#### [Work item]
Turn the lines of the items below, from the line with "slopu baze podataka" to the line with "công nhà mình.", into a numbered list, skipping any blank lines. Leave the pictures out of your answer.

#### [Records to use]
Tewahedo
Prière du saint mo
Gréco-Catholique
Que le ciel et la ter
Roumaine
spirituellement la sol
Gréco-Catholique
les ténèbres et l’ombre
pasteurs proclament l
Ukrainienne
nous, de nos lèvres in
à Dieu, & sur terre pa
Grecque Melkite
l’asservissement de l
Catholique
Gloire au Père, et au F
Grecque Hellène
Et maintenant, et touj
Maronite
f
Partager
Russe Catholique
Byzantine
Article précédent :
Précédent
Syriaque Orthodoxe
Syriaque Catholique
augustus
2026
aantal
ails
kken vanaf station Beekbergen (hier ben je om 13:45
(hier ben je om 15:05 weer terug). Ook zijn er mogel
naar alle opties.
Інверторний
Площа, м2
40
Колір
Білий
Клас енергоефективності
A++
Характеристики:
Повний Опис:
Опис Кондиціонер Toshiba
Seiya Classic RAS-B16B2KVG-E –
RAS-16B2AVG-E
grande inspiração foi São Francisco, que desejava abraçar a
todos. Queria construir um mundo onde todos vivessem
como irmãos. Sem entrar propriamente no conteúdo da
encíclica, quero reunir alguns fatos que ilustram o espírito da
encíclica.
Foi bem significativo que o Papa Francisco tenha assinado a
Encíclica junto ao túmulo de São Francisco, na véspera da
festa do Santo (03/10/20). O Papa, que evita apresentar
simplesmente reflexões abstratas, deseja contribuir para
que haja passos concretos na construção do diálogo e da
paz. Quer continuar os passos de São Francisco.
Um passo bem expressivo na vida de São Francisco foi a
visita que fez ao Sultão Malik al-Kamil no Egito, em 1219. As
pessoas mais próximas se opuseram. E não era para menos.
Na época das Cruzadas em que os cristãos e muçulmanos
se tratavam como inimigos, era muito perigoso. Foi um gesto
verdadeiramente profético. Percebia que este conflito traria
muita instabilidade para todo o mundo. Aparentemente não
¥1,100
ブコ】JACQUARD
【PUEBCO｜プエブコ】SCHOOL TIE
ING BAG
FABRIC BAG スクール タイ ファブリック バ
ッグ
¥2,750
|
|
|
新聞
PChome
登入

--

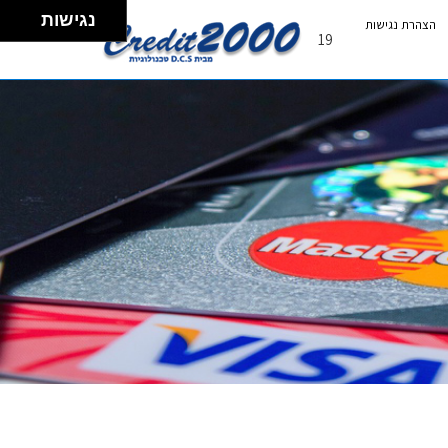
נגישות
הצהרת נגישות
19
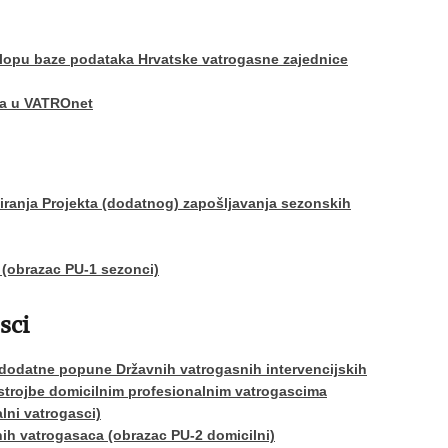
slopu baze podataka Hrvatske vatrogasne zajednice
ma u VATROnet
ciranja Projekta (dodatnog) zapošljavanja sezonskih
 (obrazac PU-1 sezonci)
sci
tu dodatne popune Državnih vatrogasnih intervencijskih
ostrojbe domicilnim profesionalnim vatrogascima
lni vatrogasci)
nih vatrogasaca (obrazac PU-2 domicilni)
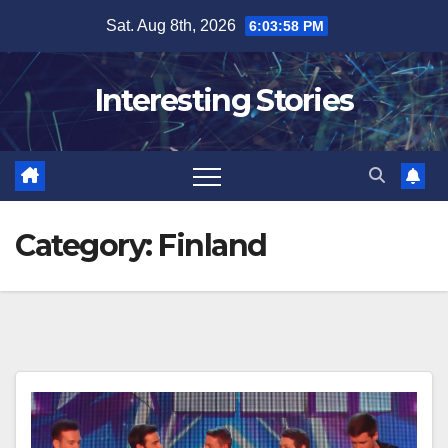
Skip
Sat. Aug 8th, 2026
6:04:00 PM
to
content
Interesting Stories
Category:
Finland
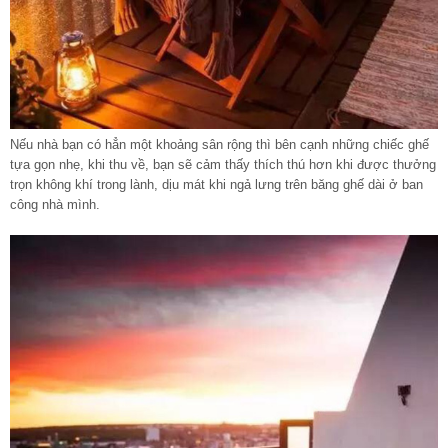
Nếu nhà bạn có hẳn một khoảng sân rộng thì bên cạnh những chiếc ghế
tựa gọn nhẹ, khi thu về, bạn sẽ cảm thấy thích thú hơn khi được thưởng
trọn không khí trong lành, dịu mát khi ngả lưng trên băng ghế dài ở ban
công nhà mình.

#### [Answer section]
1. slopu baze podataka Hrvatske vatrogasne zajednice
2. ma u VATROnet
3. ciranja Projekta (dodatnog) zapošljavanja sezonskih
4.  (obrazac PU-1 sezonci)
5. sci
6. tu dodatne popune Državnih vatrogasnih intervencijskih
7. ostrojbe domicilnim profesionalnim vatrogascima
8. lni vatrogasci)
9. nih vatrogasaca (obrazac PU-2 domicilni)
10. Skip
11. Sat. Aug 8th, 2026
12. 6:04:00 PM
13. to
14. content
15. Interesting Stories
16. Category:
17. Finland
18. Nếu nhà bạn có hẳn một khoảng sân rộng thì bên cạnh những chiếc ghế
19. tựa gọn nhẹ, khi thu về, bạn sẽ cảm thấy thích thú hơn khi được thưởng
20. trọn không khí trong lành, dịu mát khi ngả lưng trên băng ghế dài ở ban
21. công nhà mình.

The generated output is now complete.